▶ [WHAT YOU NEED TO DO]: Pictures do not belong in the copy; retype the records below exactly.

▶ [DATASET RECORDS]:
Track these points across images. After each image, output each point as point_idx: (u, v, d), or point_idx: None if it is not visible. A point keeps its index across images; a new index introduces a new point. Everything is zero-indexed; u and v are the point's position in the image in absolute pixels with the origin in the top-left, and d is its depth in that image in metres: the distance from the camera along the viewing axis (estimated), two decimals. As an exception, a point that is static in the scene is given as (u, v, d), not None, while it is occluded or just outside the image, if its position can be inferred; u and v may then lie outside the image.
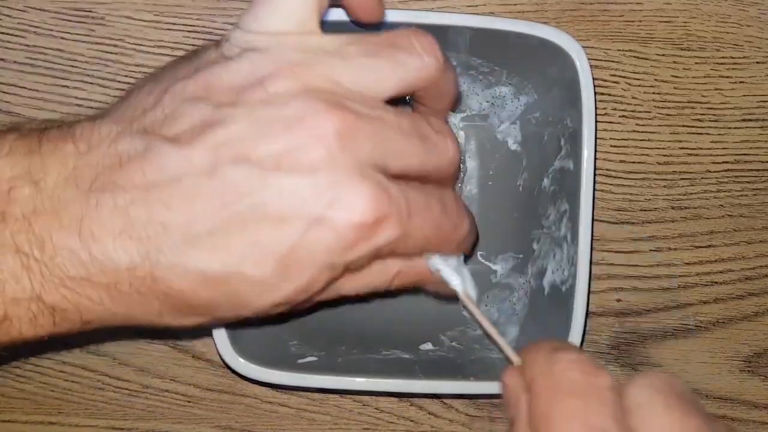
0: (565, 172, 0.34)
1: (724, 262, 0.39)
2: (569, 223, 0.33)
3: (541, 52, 0.33)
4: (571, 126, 0.33)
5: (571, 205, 0.33)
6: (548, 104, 0.36)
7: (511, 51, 0.34)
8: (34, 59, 0.37)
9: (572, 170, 0.33)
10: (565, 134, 0.34)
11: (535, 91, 0.36)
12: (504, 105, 0.37)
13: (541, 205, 0.36)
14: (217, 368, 0.37)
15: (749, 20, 0.38)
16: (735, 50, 0.38)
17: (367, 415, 0.38)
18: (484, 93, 0.37)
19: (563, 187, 0.34)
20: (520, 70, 0.36)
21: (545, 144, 0.36)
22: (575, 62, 0.32)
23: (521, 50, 0.33)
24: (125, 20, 0.37)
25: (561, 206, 0.34)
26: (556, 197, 0.35)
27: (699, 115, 0.38)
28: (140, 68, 0.37)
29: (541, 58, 0.33)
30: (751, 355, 0.39)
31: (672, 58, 0.38)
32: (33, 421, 0.38)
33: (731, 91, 0.38)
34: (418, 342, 0.36)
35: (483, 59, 0.35)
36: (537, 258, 0.36)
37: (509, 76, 0.36)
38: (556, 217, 0.35)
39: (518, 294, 0.37)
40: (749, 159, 0.39)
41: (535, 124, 0.37)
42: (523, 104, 0.37)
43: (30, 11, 0.37)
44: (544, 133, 0.36)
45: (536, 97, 0.36)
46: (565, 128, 0.34)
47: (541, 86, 0.36)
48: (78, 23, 0.37)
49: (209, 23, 0.37)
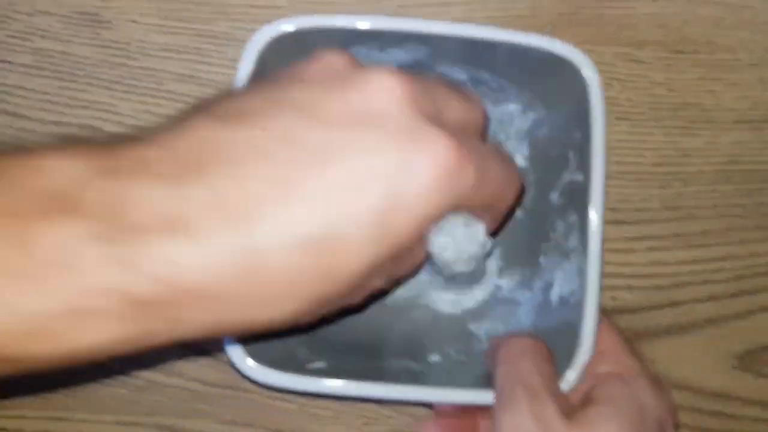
0: (575, 185, 0.33)
1: (718, 261, 0.39)
2: (579, 234, 0.33)
3: (553, 67, 0.33)
4: (580, 138, 0.33)
5: (581, 216, 0.32)
6: (557, 120, 0.35)
7: (522, 65, 0.34)
8: (41, 62, 0.38)
9: (582, 182, 0.32)
10: (574, 147, 0.33)
11: (543, 107, 0.36)
12: (512, 122, 0.37)
13: (549, 219, 0.35)
14: (221, 364, 0.38)
15: (742, 24, 0.38)
16: (728, 53, 0.39)
17: (367, 410, 0.39)
18: (492, 110, 0.36)
19: (573, 199, 0.34)
20: (531, 85, 0.35)
21: (553, 158, 0.35)
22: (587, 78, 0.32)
23: (532, 65, 0.33)
24: (131, 24, 0.38)
25: (570, 218, 0.34)
26: (565, 210, 0.34)
27: (692, 116, 0.39)
28: (146, 71, 0.38)
29: (552, 73, 0.33)
30: (744, 352, 0.39)
31: (666, 61, 0.38)
32: (40, 416, 0.38)
33: (724, 94, 0.39)
34: (427, 353, 0.36)
35: (493, 74, 0.35)
36: (544, 271, 0.35)
37: (519, 92, 0.36)
38: (565, 229, 0.34)
39: (525, 308, 0.36)
40: (742, 160, 0.39)
41: (543, 139, 0.36)
42: (531, 120, 0.36)
43: (37, 15, 0.37)
44: (552, 148, 0.35)
45: (545, 113, 0.36)
46: (574, 141, 0.33)
47: (550, 102, 0.35)
48: (84, 27, 0.38)
49: (214, 27, 0.38)
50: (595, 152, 0.31)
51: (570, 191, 0.34)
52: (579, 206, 0.33)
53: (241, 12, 0.38)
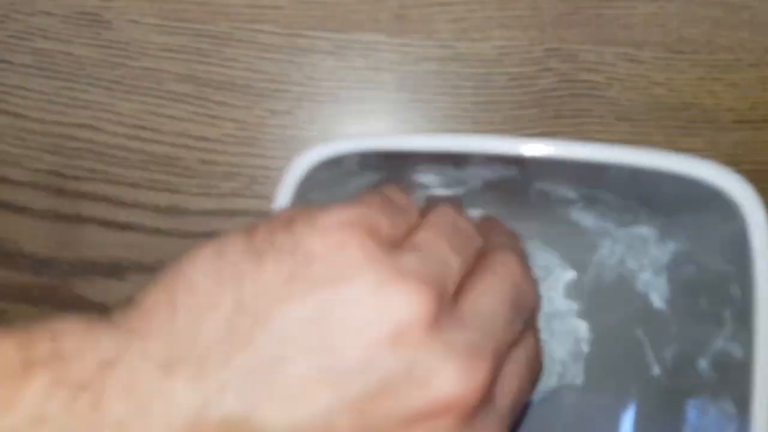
0: (730, 360, 0.25)
1: (718, 261, 0.39)
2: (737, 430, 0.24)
3: (695, 192, 0.25)
4: (739, 297, 0.25)
5: (740, 409, 0.24)
6: (707, 257, 0.27)
7: (655, 188, 0.26)
8: (41, 62, 0.38)
9: (740, 360, 0.25)
10: (730, 306, 0.26)
11: (688, 239, 0.28)
12: (646, 250, 0.30)
13: (695, 398, 0.27)
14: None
15: (742, 24, 0.38)
16: (728, 53, 0.39)
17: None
18: (617, 232, 0.30)
19: (727, 379, 0.26)
20: (666, 209, 0.28)
21: (702, 311, 0.27)
22: (745, 213, 0.24)
23: (666, 187, 0.26)
24: (131, 24, 0.38)
25: (725, 405, 0.25)
26: (716, 392, 0.26)
27: (692, 116, 0.39)
28: (146, 71, 0.38)
29: (694, 198, 0.25)
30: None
31: (666, 61, 0.38)
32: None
33: (724, 94, 0.39)
34: None
35: (614, 193, 0.28)
36: None
37: (652, 216, 0.29)
38: (718, 418, 0.26)
39: None
40: (742, 160, 0.39)
41: (689, 280, 0.28)
42: (670, 252, 0.29)
43: (38, 15, 0.38)
44: (701, 296, 0.28)
45: (690, 247, 0.28)
46: (730, 298, 0.26)
47: (695, 233, 0.28)
48: (85, 27, 0.38)
49: (213, 27, 0.38)
50: (760, 325, 0.23)
51: (723, 366, 0.26)
52: (736, 394, 0.24)
53: (241, 12, 0.38)
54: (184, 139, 0.38)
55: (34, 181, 0.39)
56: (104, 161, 0.39)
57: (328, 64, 0.38)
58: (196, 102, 0.38)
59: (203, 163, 0.38)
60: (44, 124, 0.38)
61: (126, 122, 0.38)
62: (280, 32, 0.38)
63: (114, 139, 0.39)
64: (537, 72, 0.38)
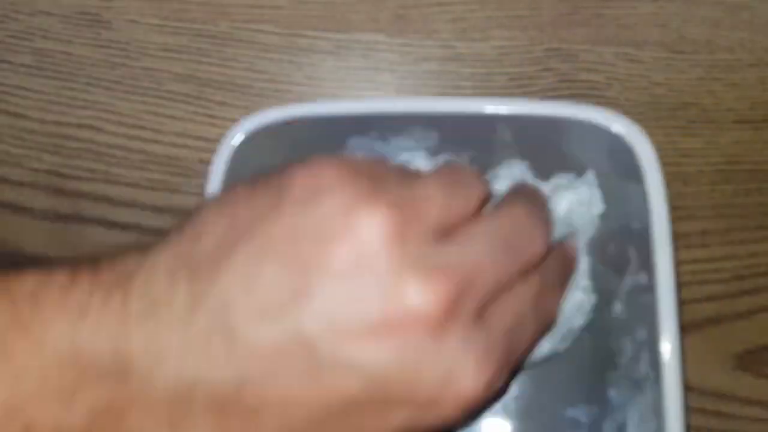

▶ [RESPONSE TO THIS EXERCISE]:
Track these points across images. After each image, output each point as point_idx: (u, v, d), or point_idx: None if it is not visible. A point keeps its index across images; a new index introduces a new point. Everything is zero-indexed; u and v are the point's position in the image in absolute pixels with the origin in the top-left, and d is its depth in that image in metres: the distance from the camera along the viewing axis (estimated), two decimals. As an exception, a point that is static in the scene is given as (u, v, d), not None, while it is occluded or just outside the image, if its position can be inferred; u and v may then lie outside the image.
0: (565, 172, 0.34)
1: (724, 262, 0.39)
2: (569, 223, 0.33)
3: (541, 52, 0.33)
4: (571, 126, 0.33)
5: (571, 205, 0.33)
6: (548, 104, 0.36)
7: (511, 51, 0.34)
8: (34, 59, 0.37)
9: (572, 170, 0.33)
10: (565, 134, 0.34)
11: (535, 91, 0.36)
12: (504, 105, 0.37)
13: (541, 205, 0.36)
14: (217, 368, 0.37)
15: (749, 20, 0.38)
16: (735, 50, 0.38)
17: (367, 415, 0.38)
18: (484, 93, 0.37)
19: (563, 187, 0.34)
20: (520, 70, 0.36)
21: (545, 144, 0.36)
22: (575, 62, 0.32)
23: (521, 50, 0.33)
24: (125, 20, 0.37)
25: (561, 206, 0.34)
26: (556, 197, 0.35)
27: (699, 115, 0.38)
28: (140, 68, 0.37)
29: (541, 58, 0.33)
30: (751, 355, 0.39)
31: (672, 58, 0.38)
32: (33, 421, 0.38)
33: (731, 91, 0.38)
34: (418, 342, 0.36)
35: (483, 59, 0.35)
36: (537, 258, 0.36)
37: (509, 76, 0.36)
38: (556, 217, 0.35)
39: (518, 294, 0.37)
40: (749, 159, 0.39)
41: (535, 124, 0.37)
42: (523, 104, 0.37)
43: (30, 11, 0.37)
44: (544, 133, 0.36)
45: (536, 97, 0.36)
46: (565, 128, 0.34)
47: (541, 86, 0.36)
48: (78, 23, 0.37)
49: (209, 23, 0.37)
0: (575, 185, 0.33)
1: (718, 261, 0.39)
2: (579, 234, 0.33)
3: (553, 67, 0.33)
4: (580, 138, 0.33)
5: (581, 216, 0.32)
6: (557, 120, 0.35)
7: (522, 65, 0.34)
8: (41, 62, 0.38)
9: (582, 182, 0.32)
10: (574, 147, 0.33)
11: (543, 107, 0.36)
12: (512, 122, 0.37)
13: (549, 219, 0.35)
14: (221, 364, 0.38)
15: (742, 24, 0.38)
16: (728, 53, 0.39)
17: (367, 410, 0.39)
18: (492, 110, 0.36)
19: (573, 199, 0.34)
20: (531, 85, 0.35)
21: (553, 158, 0.35)
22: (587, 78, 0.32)
23: (532, 65, 0.33)
24: (131, 24, 0.38)
25: (570, 218, 0.34)
26: (565, 210, 0.34)
27: (692, 116, 0.39)
28: (146, 71, 0.38)
29: (552, 73, 0.33)
30: (744, 352, 0.39)
31: (666, 61, 0.38)
32: (40, 416, 0.38)
33: (724, 94, 0.39)
34: (427, 353, 0.36)
35: (493, 74, 0.35)
36: (544, 271, 0.35)
37: (519, 92, 0.36)
38: (565, 229, 0.34)
39: (525, 308, 0.36)
40: (742, 160, 0.39)
41: (543, 139, 0.36)
42: (531, 120, 0.36)
43: (37, 15, 0.37)
44: (552, 148, 0.35)
45: (545, 113, 0.36)
46: (574, 141, 0.33)
47: (550, 102, 0.35)
48: (84, 27, 0.38)
49: (214, 27, 0.38)
50: (595, 152, 0.31)
51: (570, 191, 0.34)
52: (579, 206, 0.33)
53: (241, 12, 0.38)
0: (730, 360, 0.25)
1: (718, 261, 0.39)
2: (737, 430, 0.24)
3: (695, 192, 0.25)
4: (739, 297, 0.25)
5: (740, 409, 0.24)
6: (707, 257, 0.27)
7: (655, 188, 0.26)
8: (41, 62, 0.38)
9: (740, 360, 0.25)
10: (730, 306, 0.26)
11: (688, 239, 0.28)
12: (646, 250, 0.30)
13: (695, 398, 0.27)
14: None
15: (742, 24, 0.38)
16: (728, 53, 0.39)
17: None
18: (617, 232, 0.30)
19: (727, 379, 0.26)
20: (666, 209, 0.28)
21: (702, 311, 0.27)
22: (745, 213, 0.24)
23: (666, 187, 0.26)
24: (131, 24, 0.38)
25: (725, 405, 0.25)
26: (716, 392, 0.26)
27: (692, 116, 0.39)
28: (146, 71, 0.38)
29: (694, 198, 0.25)
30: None
31: (666, 61, 0.38)
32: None
33: (724, 94, 0.39)
34: None
35: (614, 193, 0.28)
36: None
37: (652, 216, 0.29)
38: (718, 418, 0.26)
39: None
40: (742, 160, 0.39)
41: (689, 280, 0.28)
42: (670, 252, 0.29)
43: (38, 15, 0.38)
44: (701, 296, 0.28)
45: (690, 247, 0.28)
46: (730, 298, 0.26)
47: (695, 233, 0.28)
48: (85, 27, 0.38)
49: (213, 27, 0.38)
50: (760, 325, 0.23)
51: (723, 366, 0.26)
52: (736, 394, 0.24)
53: (241, 12, 0.38)
54: (184, 139, 0.38)
55: (34, 181, 0.39)
56: (104, 161, 0.39)
57: (328, 64, 0.38)
58: (196, 102, 0.38)
59: (203, 163, 0.38)
60: (44, 124, 0.38)
61: (126, 122, 0.38)
62: (280, 32, 0.38)
63: (114, 139, 0.39)
64: (537, 72, 0.38)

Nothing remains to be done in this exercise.